Funds dedicated to sukuk are a rare breed, with only 20 currently marketed in the Gulf. But in the last two years Gulf sukuk funds have added $362 million in assets to reach a combined $874 million, according to Reuters calculations based on industry data.

This pales in comparison to the size of the sukuk market: global issuance is $96.5 billion year-to-date, with $20.2 billion coming from the Gulf alone, according to data from Zawya, a Thomson Reuters company.

The average size of a sukuk fund in the region is just $43 million, but collectively they serve as a measure of secondary market activity and a barometer for the larger and more lucrative business of private investment mandates.
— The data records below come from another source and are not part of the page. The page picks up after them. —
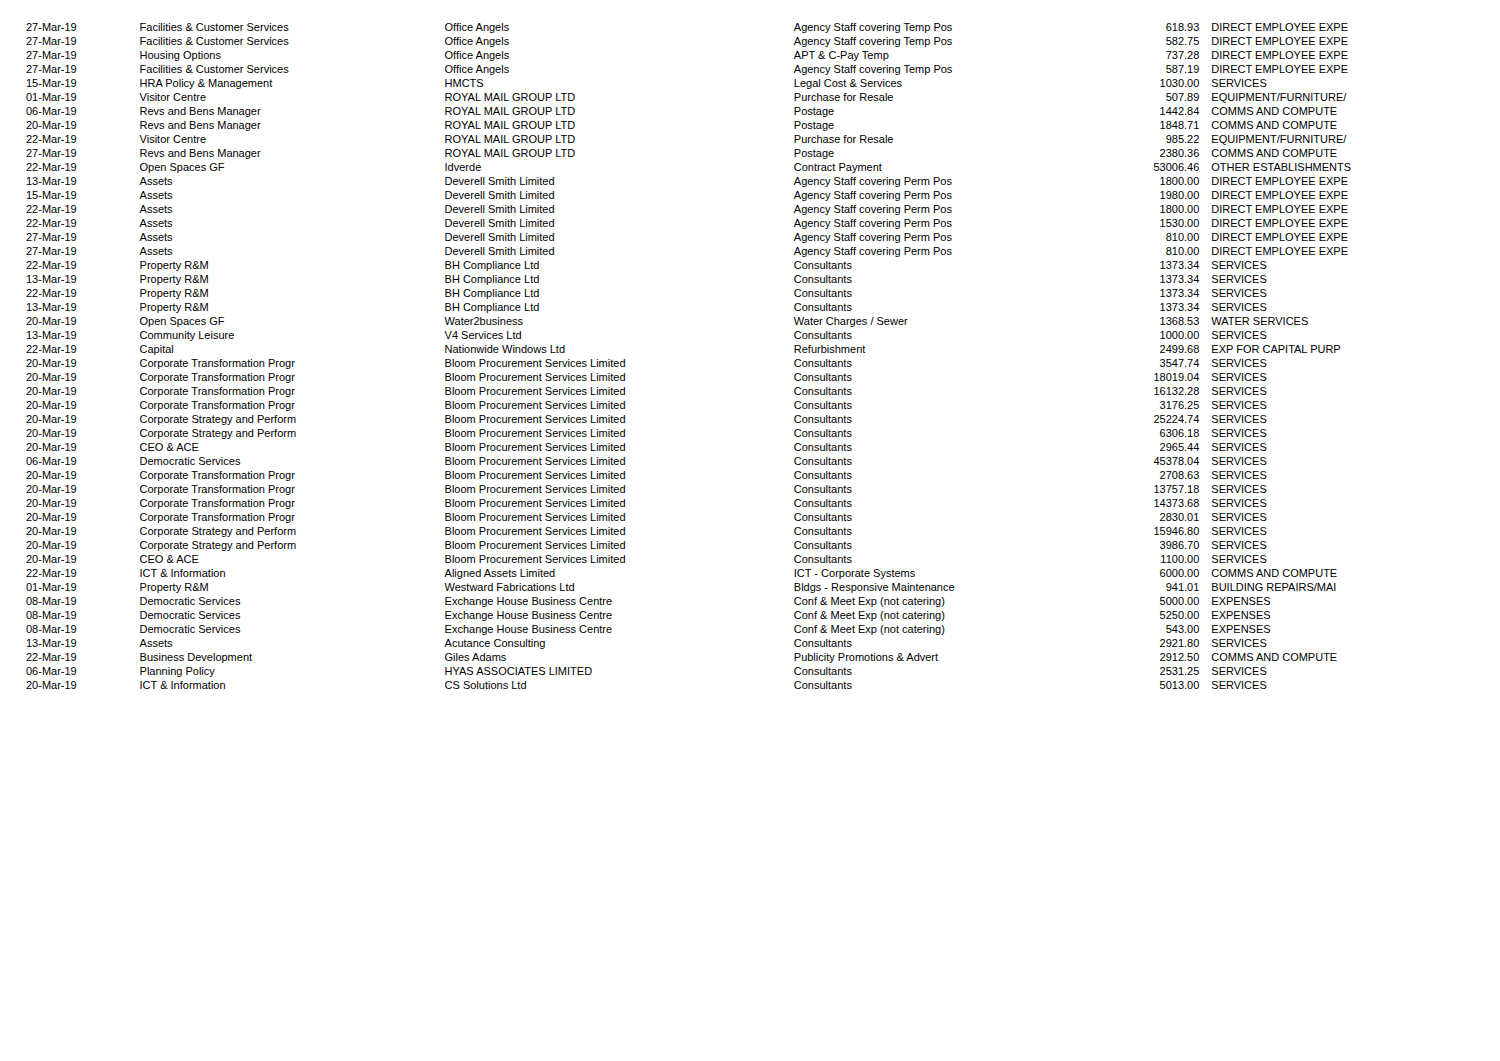| 27-Mar-19 | Facilities & Customer Services | Office Angels | Agency Staff covering Temp Pos | 618.93 | DIRECT EMPLOYEE EXPE |
| 27-Mar-19 | Facilities & Customer Services | Office Angels | Agency Staff covering Temp Pos | 582.75 | DIRECT EMPLOYEE EXPE |
| 27-Mar-19 | Housing Options | Office Angels | APT & C-Pay Temp | 737.28 | DIRECT EMPLOYEE EXPE |
| 27-Mar-19 | Facilities & Customer Services | Office Angels | Agency Staff covering Temp Pos | 587.19 | DIRECT EMPLOYEE EXPE |
| 15-Mar-19 | HRA Policy & Management | HMCTS | Legal Cost & Services | 1030.00 | SERVICES |
| 01-Mar-19 | Visitor Centre | ROYAL MAIL GROUP LTD | Purchase for Resale | 507.89 | EQUIPMENT/FURNITURE/ |
| 06-Mar-19 | Revs and Bens Manager | ROYAL MAIL GROUP LTD | Postage | 1442.84 | COMMS AND COMPUTE |
| 20-Mar-19 | Revs and Bens Manager | ROYAL MAIL GROUP LTD | Postage | 1848.71 | COMMS AND COMPUTE |
| 22-Mar-19 | Visitor Centre | ROYAL MAIL GROUP LTD | Purchase for Resale | 985.22 | EQUIPMENT/FURNITURE/ |
| 27-Mar-19 | Revs and Bens Manager | ROYAL MAIL GROUP LTD | Postage | 2380.36 | COMMS AND COMPUTE |
| 22-Mar-19 | Open Spaces GF | Idverde | Contract Payment | 53006.46 | OTHER ESTABLISHMENTS |
| 13-Mar-19 | Assets | Deverell Smith Limited | Agency Staff covering Perm Pos | 1800.00 | DIRECT EMPLOYEE EXPE |
| 15-Mar-19 | Assets | Deverell Smith Limited | Agency Staff covering Perm Pos | 1980.00 | DIRECT EMPLOYEE EXPE |
| 22-Mar-19 | Assets | Deverell Smith Limited | Agency Staff covering Perm Pos | 1800.00 | DIRECT EMPLOYEE EXPE |
| 22-Mar-19 | Assets | Deverell Smith Limited | Agency Staff covering Perm Pos | 1530.00 | DIRECT EMPLOYEE EXPE |
| 27-Mar-19 | Assets | Deverell Smith Limited | Agency Staff covering Perm Pos | 810.00 | DIRECT EMPLOYEE EXPE |
| 27-Mar-19 | Assets | Deverell Smith Limited | Agency Staff covering Perm Pos | 810.00 | DIRECT EMPLOYEE EXPE |
| 22-Mar-19 | Property R&M | BH Compliance Ltd | Consultants | 1373.34 | SERVICES |
| 13-Mar-19 | Property R&M | BH Compliance Ltd | Consultants | 1373.34 | SERVICES |
| 22-Mar-19 | Property R&M | BH Compliance Ltd | Consultants | 1373.34 | SERVICES |
| 13-Mar-19 | Property R&M | BH Compliance Ltd | Consultants | 1373.34 | SERVICES |
| 20-Mar-19 | Open Spaces GF | Water2business | Water Charges / Sewer | 1368.53 | WATER SERVICES |
| 13-Mar-19 | Community Leisure | V4 Services Ltd | Consultants | 1000.00 | SERVICES |
| 22-Mar-19 | Capital | Nationwide Windows Ltd | Refurbishment | 2499.68 | EXP FOR CAPITAL PURP |
| 20-Mar-19 | Corporate Transformation Progr | Bloom Procurement Services Limited | Consultants | 3547.74 | SERVICES |
| 20-Mar-19 | Corporate Transformation Progr | Bloom Procurement Services Limited | Consultants | 18019.04 | SERVICES |
| 20-Mar-19 | Corporate Transformation Progr | Bloom Procurement Services Limited | Consultants | 16132.28 | SERVICES |
| 20-Mar-19 | Corporate Transformation Progr | Bloom Procurement Services Limited | Consultants | 3176.25 | SERVICES |
| 20-Mar-19 | Corporate Strategy and Perform | Bloom Procurement Services Limited | Consultants | 25224.74 | SERVICES |
| 20-Mar-19 | Corporate Strategy and Perform | Bloom Procurement Services Limited | Consultants | 6306.18 | SERVICES |
| 20-Mar-19 | CEO & ACE | Bloom Procurement Services Limited | Consultants | 2965.44 | SERVICES |
| 06-Mar-19 | Democratic Services | Bloom Procurement Services Limited | Consultants | 45378.04 | SERVICES |
| 20-Mar-19 | Corporate Transformation Progr | Bloom Procurement Services Limited | Consultants | 2708.63 | SERVICES |
| 20-Mar-19 | Corporate Transformation Progr | Bloom Procurement Services Limited | Consultants | 13757.18 | SERVICES |
| 20-Mar-19 | Corporate Transformation Progr | Bloom Procurement Services Limited | Consultants | 14373.68 | SERVICES |
| 20-Mar-19 | Corporate Transformation Progr | Bloom Procurement Services Limited | Consultants | 2830.01 | SERVICES |
| 20-Mar-19 | Corporate Strategy and Perform | Bloom Procurement Services Limited | Consultants | 15946.80 | SERVICES |
| 20-Mar-19 | Corporate Strategy and Perform | Bloom Procurement Services Limited | Consultants | 3986.70 | SERVICES |
| 20-Mar-19 | CEO & ACE | Bloom Procurement Services Limited | Consultants | 1100.00 | SERVICES |
| 22-Mar-19 | ICT & Information | Aligned Assets Limited | ICT - Corporate Systems | 6000.00 | COMMS AND COMPUTE |
| 01-Mar-19 | Property R&M | Westward Fabrications Ltd | Bldgs - Responsive Maintenance | 941.01 | BUILDING REPAIRS/MAI |
| 08-Mar-19 | Democratic Services | Exchange House Business Centre | Conf & Meet Exp (not catering) | 5000.00 | EXPENSES |
| 08-Mar-19 | Democratic Services | Exchange House Business Centre | Conf & Meet Exp (not catering) | 5250.00 | EXPENSES |
| 08-Mar-19 | Democratic Services | Exchange House Business Centre | Conf & Meet Exp (not catering) | 543.00 | EXPENSES |
| 13-Mar-19 | Assets | Acutance Consulting | Consultants | 2921.80 | SERVICES |
| 22-Mar-19 | Business Development | Giles Adams | Publicity Promotions & Advert | 2912.50 | COMMS AND COMPUTE |
| 06-Mar-19 | Planning Policy | HYAS ASSOCIATES LIMITED | Consultants | 2531.25 | SERVICES |
| 20-Mar-19 | ICT & Information | CS Solutions Ltd | Consultants | 5013.00 | SERVICES |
“The majority of funds have yet to achieve critical mass in an industry that is still being established when compared to the conventional asset management industry,” said Jason Kabel, head of fixed income at Bank of London and the Middle East.
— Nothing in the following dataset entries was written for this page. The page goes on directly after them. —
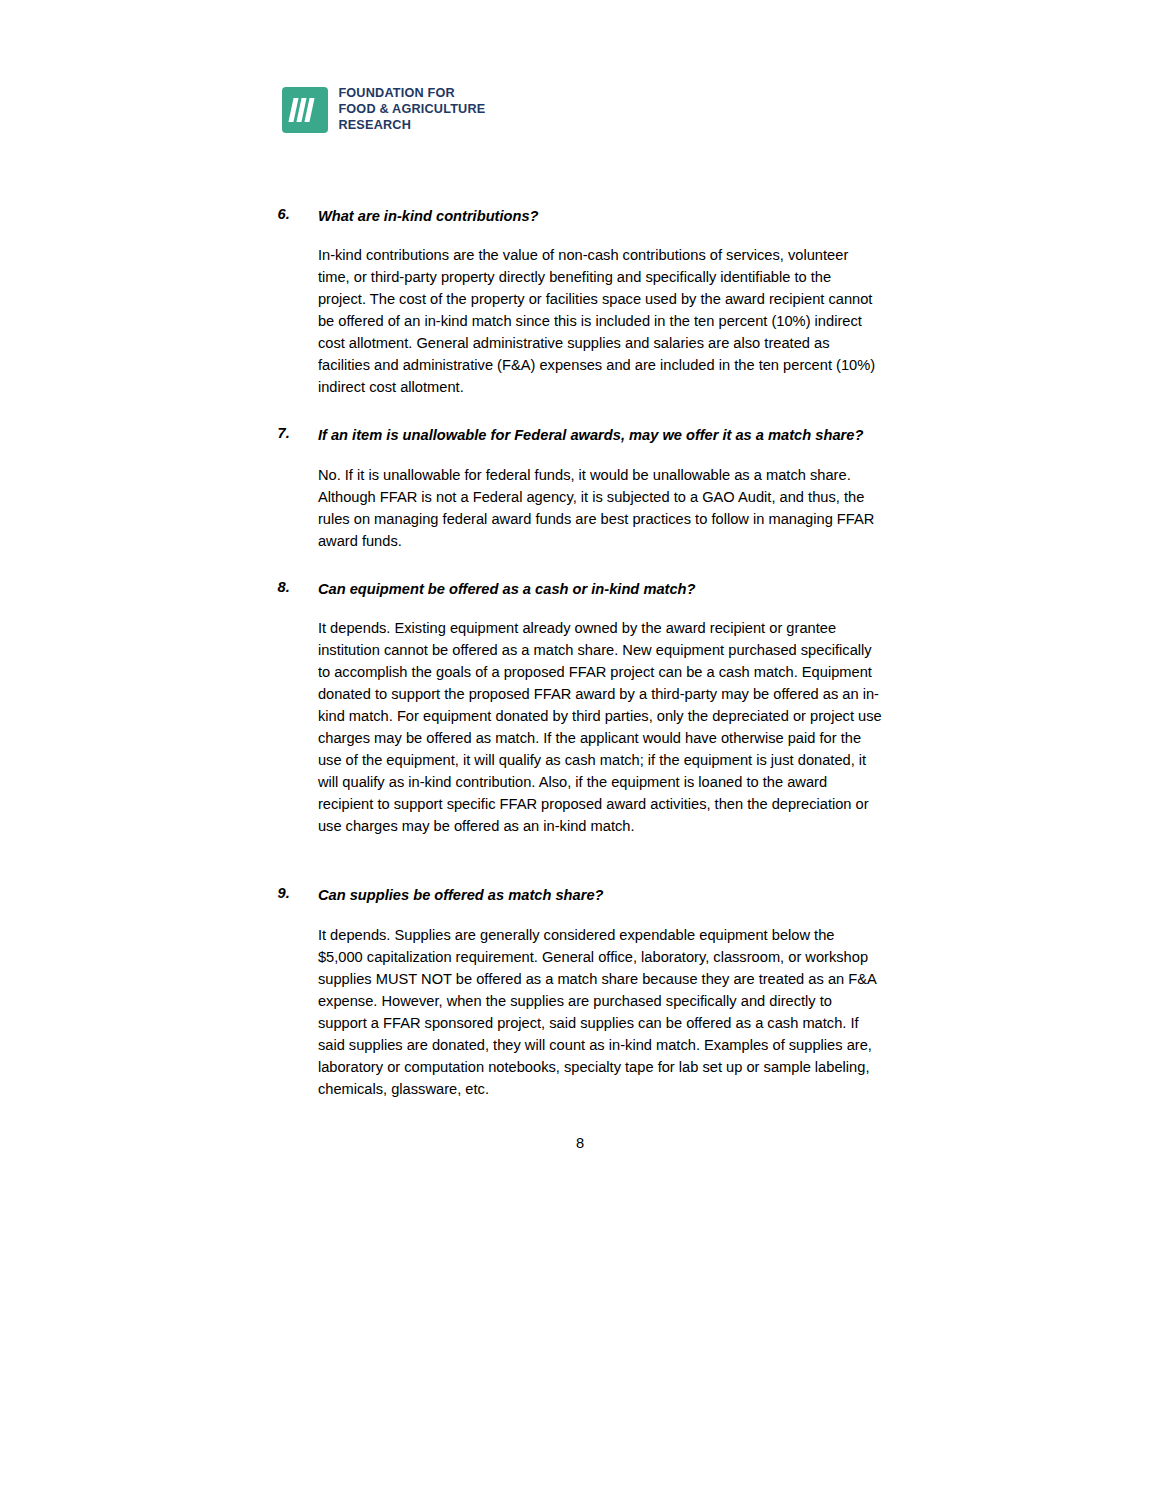FOUNDATION FOR
FOOD & AGRICULTURE
RESEARCH
What are in-kind contributions?
In-kind contributions are the value of non-cash contributions of services, volunteer time, or third-party property directly benefiting and specifically identifiable to the project. The cost of the property or facilities space used by the award recipient cannot be offered of an in-kind match since this is included in the ten percent (10%) indirect cost allotment. General administrative supplies and salaries are also treated as facilities and administrative (F&A) expenses and are included in the ten percent (10%) indirect cost allotment.
If an item is unallowable for Federal awards, may we offer it as a match share?
No. If it is unallowable for federal funds, it would be unallowable as a match share. Although FFAR is not a Federal agency, it is subjected to a GAO Audit, and thus, the rules on managing federal award funds are best practices to follow in managing FFAR award funds.
Can equipment be offered as a cash or in-kind match?
It depends. Existing equipment already owned by the award recipient or grantee institution cannot be offered as a match share. New equipment purchased specifically to accomplish the goals of a proposed FFAR project can be a cash match. Equipment donated to support the proposed FFAR award by a third-party may be offered as an in-kind match. For equipment donated by third parties, only the depreciated or project use charges may be offered as match. If the applicant would have otherwise paid for the use of the equipment, it will qualify as cash match; if the equipment is just donated, it will qualify as in-kind contribution. Also, if the equipment is loaned to the award recipient to support specific FFAR proposed award activities, then the depreciation or use charges may be offered as an in-kind match.
Can supplies be offered as match share?
It depends. Supplies are generally considered expendable equipment below the $5,000 capitalization requirement. General office, laboratory, classroom, or workshop supplies MUST NOT be offered as a match share because they are treated as an F&A expense. However, when the supplies are purchased specifically and directly to support a FFAR sponsored project, said supplies can be offered as a cash match. If said supplies are donated, they will count as in-kind match. Examples of supplies are, laboratory or computation notebooks, specialty tape for lab set up or sample labeling, chemicals, glassware, etc.
8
“As the market sees sukuk funds continue to perform well, in line with, and on occasion outperforming their conventional peers, we expect to see a significant rise over the next five years in segregated account mandates.”
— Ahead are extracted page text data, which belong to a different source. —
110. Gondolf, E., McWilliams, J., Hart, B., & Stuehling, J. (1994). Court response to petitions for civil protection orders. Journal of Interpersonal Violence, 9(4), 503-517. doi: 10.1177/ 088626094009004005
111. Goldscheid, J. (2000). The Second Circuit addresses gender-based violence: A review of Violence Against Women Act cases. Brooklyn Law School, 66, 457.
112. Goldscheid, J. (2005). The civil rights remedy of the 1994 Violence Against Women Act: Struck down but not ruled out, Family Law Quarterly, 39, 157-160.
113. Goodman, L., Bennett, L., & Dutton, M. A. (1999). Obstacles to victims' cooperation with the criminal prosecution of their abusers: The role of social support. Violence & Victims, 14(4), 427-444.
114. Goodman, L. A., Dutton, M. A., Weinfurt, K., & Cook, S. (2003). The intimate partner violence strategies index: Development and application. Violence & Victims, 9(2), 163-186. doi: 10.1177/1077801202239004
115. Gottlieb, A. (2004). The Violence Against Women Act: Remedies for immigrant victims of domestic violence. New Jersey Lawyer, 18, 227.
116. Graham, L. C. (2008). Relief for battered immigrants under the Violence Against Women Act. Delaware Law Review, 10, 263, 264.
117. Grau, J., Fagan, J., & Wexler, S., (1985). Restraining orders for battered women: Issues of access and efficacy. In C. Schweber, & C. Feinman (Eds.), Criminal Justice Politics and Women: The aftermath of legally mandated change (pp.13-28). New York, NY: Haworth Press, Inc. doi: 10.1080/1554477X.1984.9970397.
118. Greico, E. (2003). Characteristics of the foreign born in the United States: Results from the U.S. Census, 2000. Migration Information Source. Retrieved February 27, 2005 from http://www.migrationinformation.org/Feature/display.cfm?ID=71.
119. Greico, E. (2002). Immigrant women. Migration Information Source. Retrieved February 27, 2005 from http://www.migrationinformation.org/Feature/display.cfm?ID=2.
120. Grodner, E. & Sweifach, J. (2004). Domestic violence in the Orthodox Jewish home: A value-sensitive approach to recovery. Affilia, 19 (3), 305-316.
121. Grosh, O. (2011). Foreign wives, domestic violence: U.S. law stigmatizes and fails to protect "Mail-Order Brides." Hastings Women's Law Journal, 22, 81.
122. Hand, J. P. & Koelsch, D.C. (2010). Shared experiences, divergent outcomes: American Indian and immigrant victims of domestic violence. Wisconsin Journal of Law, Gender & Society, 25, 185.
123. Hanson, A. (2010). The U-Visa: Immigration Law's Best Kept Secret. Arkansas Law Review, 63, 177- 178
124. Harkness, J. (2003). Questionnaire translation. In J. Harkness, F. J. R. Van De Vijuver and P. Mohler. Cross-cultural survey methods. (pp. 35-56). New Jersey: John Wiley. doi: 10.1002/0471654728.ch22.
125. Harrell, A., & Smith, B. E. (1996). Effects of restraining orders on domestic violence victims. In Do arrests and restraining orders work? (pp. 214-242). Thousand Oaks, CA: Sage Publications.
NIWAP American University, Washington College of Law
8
BLME manages two sharia-compliant fixed income funds catering to Middle East investors which now have a combined $87.4 million in assets, up from about $67.7 million two years ago.

Asset growth remains a slow process, partly because the Islamic finance industry is relatively immature and investors such as Islamic insurance (takaful) companies have yet to reach full growth momentum themselves, said Kabel.

The largest six sukuk funds oriented to Gulf investors hold almost half of all the assets of such funds, according to Reuters calculations, but a long track record is not always necessary to attract investors.

BUILDING ASSETS

Curiously, some of the oldest funds have struggled to build assets, with three sukuk funds launched as far back as 2008 still handling less than $9 million each. A fund from BNP Paribas launched in 2009 has seen little change in assets over the last two years, with less than $25 million currently.

Some Gulf firms have made headway: funds launched in 2012 by National Bank of Abu Dhabi, Rasmala Investment Bank and Al Hilal Bank now have a combined $157.2 million in assets.

Global asset managers are also waking up to the action; both HSBC and Franklin Templeton have sukuk funds of their own with over $50 million in assets each.

Others are feeling the competitive pinch, such as QIB UK, a Qatar Islamic Bank subsidiary, which at one point had the largest sukuk fund in the market. Its fund now has $45.8 million in assets, down from $213 million in June 2012.

QIB UK did not respond to a request for comment, but it no longer lists asset management or corporate finance as business lines on its website.

The asset management arm of Dubai-based Mashreq Bank has seen volatility in the size of its sukuk fund, which now has $42.4 million in assets, down from $74.4 million in May last year but above $26.6 million in mid-2012.

Conversely, the asset management arm of Emirates NBD has seen its sukuk fund almost triple in size in the last two years to reach $112 million, and the firm has seen a knock-on effect in its managed account business.

The firm now has $750 million in assets managed under Islamic principles, out of which $350 million is invested in sukuk and other sharia-compliant money market instruments.

“This is from almost zero five years ago,” said David Marshall, senior executive officer at Emirates NBD Asset Management.

“The appeal for regional debt is strong and sukuk is a sub-set. Correspondingly we have seen a pick-up in managed account business.”

This is driven by new sukuk investors but also by investors opting to outsource part of their existing portfolios, said Marshall, adding that the firm had been hired to run managed sukuk accounts by two investors in recent months.

New entrants are also making their mark. Jeddah-based Sedco Capital launched a sukuk fund in March last year which now has $132.6 million in assets, outgrowing established funds from Saudi Arabian peers Jadwa Investment and Saudi Hollandi .

In June, Saudi Arabia’s Al Rajhi Capital received regulatory approval for its first sukuk fund, while Riyadh-based Alkhair Capital launched its own sukuk fund in the same month.